Show every line of the data below that includes the word "services".

** Data follows **

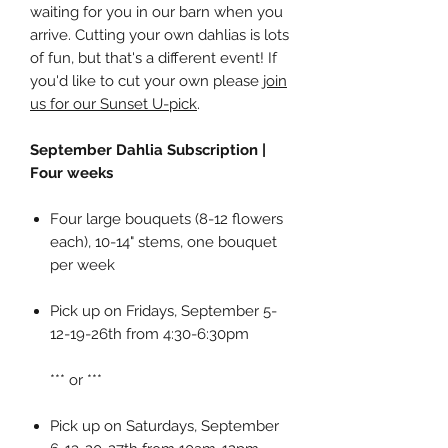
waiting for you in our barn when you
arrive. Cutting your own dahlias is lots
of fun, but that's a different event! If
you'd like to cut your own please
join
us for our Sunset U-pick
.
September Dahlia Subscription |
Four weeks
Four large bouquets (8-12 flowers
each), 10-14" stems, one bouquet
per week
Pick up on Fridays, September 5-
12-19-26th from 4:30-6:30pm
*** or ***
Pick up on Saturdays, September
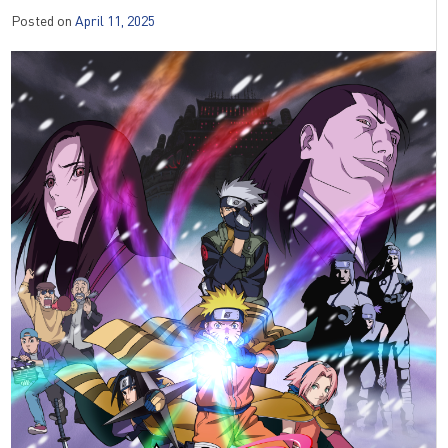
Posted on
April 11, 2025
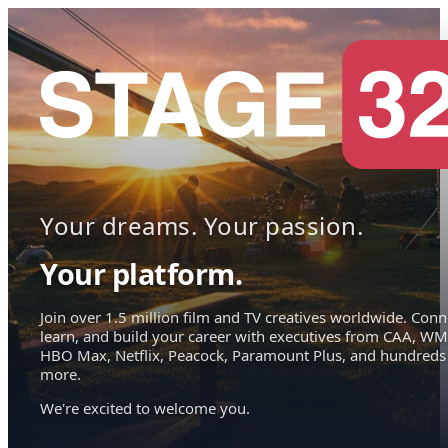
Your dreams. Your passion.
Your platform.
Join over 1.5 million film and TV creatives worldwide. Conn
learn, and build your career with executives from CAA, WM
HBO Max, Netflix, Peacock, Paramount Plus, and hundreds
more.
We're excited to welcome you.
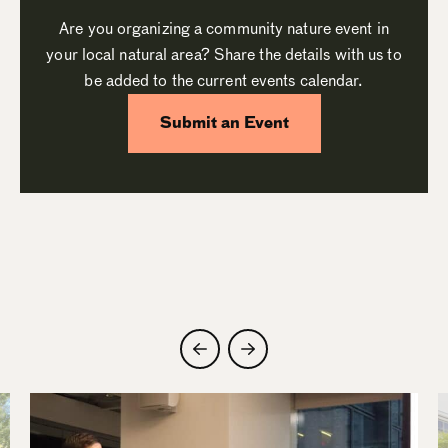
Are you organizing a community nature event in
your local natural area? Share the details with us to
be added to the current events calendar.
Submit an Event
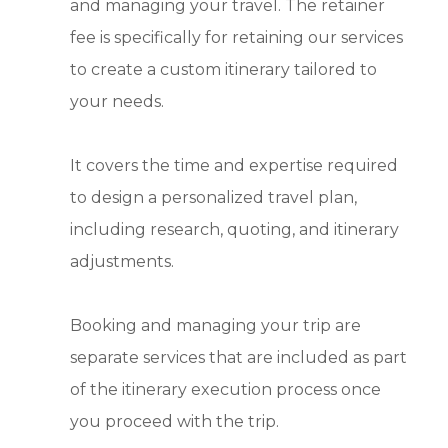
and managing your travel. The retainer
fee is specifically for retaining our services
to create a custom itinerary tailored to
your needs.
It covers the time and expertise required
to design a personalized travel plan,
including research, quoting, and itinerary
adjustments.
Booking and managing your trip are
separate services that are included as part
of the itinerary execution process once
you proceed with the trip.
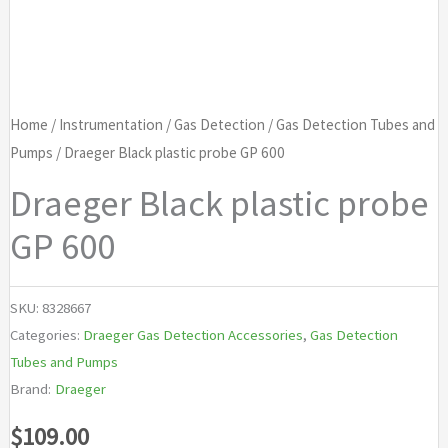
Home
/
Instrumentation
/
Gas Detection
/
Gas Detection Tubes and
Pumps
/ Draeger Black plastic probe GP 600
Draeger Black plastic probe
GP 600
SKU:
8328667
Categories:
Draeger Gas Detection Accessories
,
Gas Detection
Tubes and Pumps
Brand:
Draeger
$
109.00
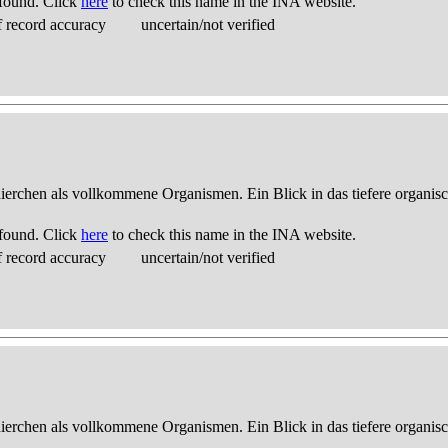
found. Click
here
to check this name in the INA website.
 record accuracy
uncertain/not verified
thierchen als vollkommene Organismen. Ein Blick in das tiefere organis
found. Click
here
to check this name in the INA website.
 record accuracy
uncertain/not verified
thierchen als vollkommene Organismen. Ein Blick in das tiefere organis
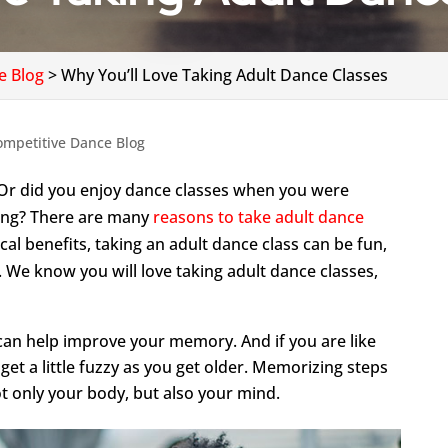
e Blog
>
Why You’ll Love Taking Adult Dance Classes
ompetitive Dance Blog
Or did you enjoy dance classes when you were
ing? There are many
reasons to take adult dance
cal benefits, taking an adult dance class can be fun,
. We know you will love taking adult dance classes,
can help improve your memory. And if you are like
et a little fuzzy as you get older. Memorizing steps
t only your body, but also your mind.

** End of Data **

> _Written response_:
fee is specifically for retaining our services
separate services that are included as part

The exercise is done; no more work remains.